The Nash papyrus from c. 1st BCE Egypt contains the 10 C. & Shema.

This is similar to the liturgy of the temple according to Mishnah Tamid 5:1!
Tefillin or Phylacteries now contain the same 4 biblical passages.

In antiquity, some included other passages, like the 10 Commandments. Examples were discovered at Qumran (pic).

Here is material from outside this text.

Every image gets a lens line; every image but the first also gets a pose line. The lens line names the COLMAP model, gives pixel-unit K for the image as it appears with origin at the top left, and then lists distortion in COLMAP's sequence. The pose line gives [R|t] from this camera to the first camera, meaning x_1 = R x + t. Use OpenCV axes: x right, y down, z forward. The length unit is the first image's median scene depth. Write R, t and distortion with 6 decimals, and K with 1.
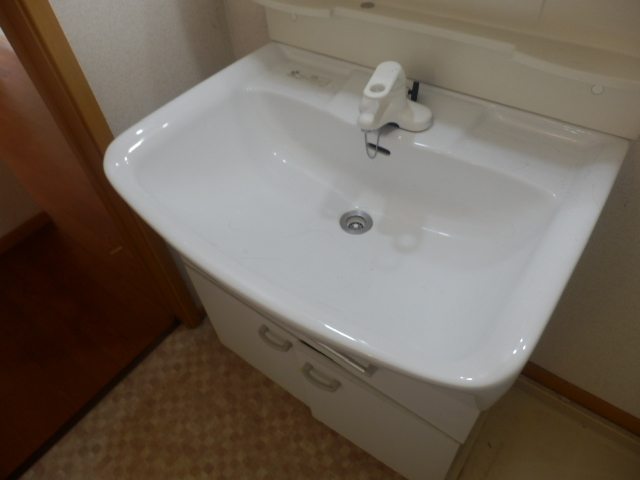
lens RADIAL K [[449.4, 0, 319.3], [0, 449.4, 235.1], [0, 0, 1]] dist [0.004897, 0.004876]
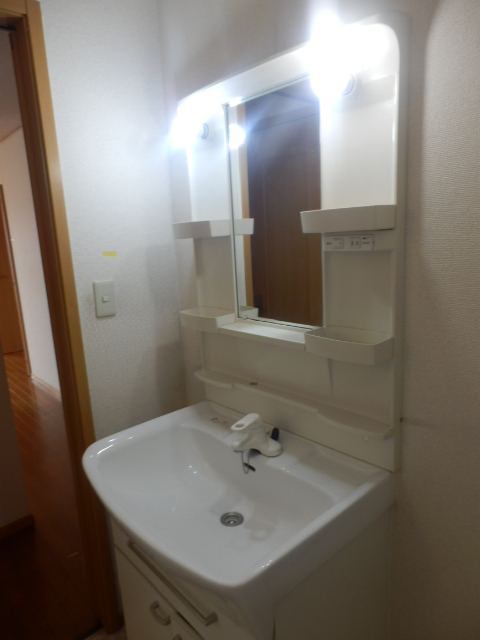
lens RADIAL K [[449.4, 0, 240.0], [0, 449.4, 320.0], [0, 0, 1]] dist [0.004897, 0.004876]
pose [[0.980577, 0.049828, -0.189700, 0.367214], [-0.149889, 0.814179, -0.560932, 0.270075], [0.126500, 0.578471, 0.805834, -0.548618]]
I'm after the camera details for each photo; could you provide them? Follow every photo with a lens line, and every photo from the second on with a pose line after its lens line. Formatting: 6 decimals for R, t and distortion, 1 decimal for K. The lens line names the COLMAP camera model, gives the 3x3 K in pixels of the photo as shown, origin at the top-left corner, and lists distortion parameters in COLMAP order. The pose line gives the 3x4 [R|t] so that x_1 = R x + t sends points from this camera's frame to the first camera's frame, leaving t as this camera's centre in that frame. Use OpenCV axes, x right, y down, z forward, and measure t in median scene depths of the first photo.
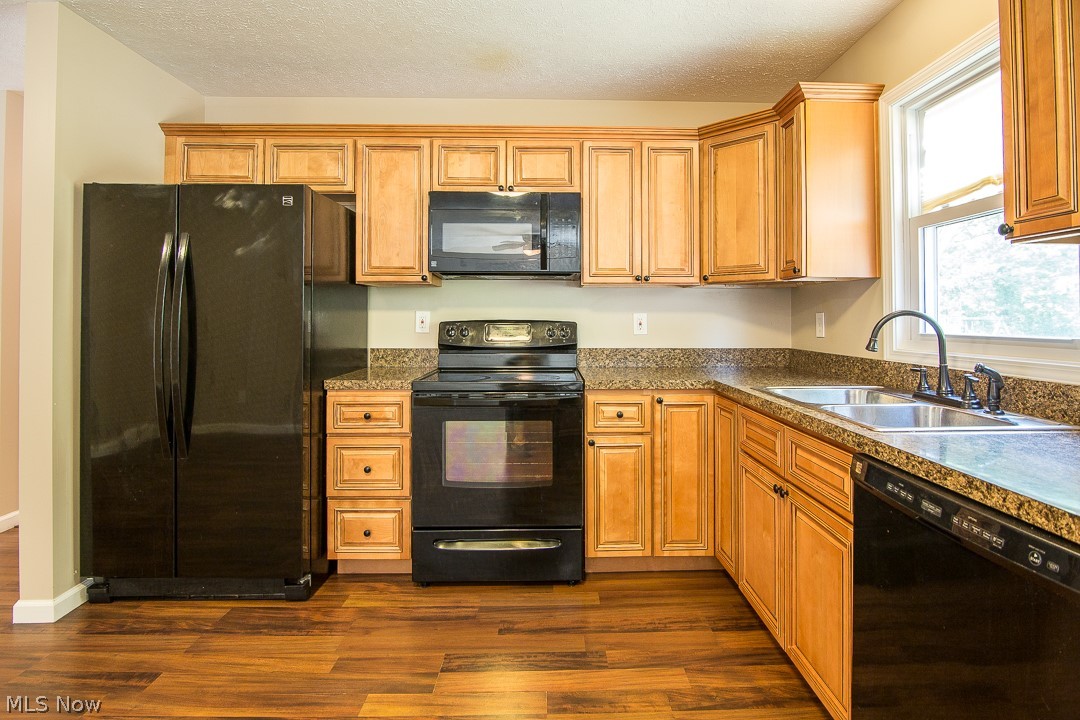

The rabbis condemned this practice: "'Bind them...' but not the 10 Commandments" (Sifre Deut 35).
The rabbis claim that the recitation of the 10 Comm. was abolished b/c of heretics (minim):

"It would be proper to read the 10 Commandments every day. Why don’t we? B/c of the zeal of the heretics, lest they say: These alone were given to Moses at Sinai."
- y. Berakhot 1:3c
Rabbis in Babylonia appear intent on reinstating their recitation:

Rabbah...sought to reinstitute them in Sura... [later] Amemar sought to reinstate them in Nehardea, but Rav Ashi said to him, They already abolished them because of the arguments of the heretics. 
b. Berakhot 12a
In Medieval Fustat, however, the Ten Commandments were recited as part of liturgy, showing that some reinstated them.

Similarly, in some versions of the Babylonian R. Amram Gaon's liturgical handbook, it is "the right custom for individuals" to recite the 10 Comm. each day.
The Ten Commandments are just one example of how Jewish liturgy developed over time, often non-linearly, in different ways depending on community, based on real & perceived pressures within & "outside" communities, and on the enduring attraction of certain passages.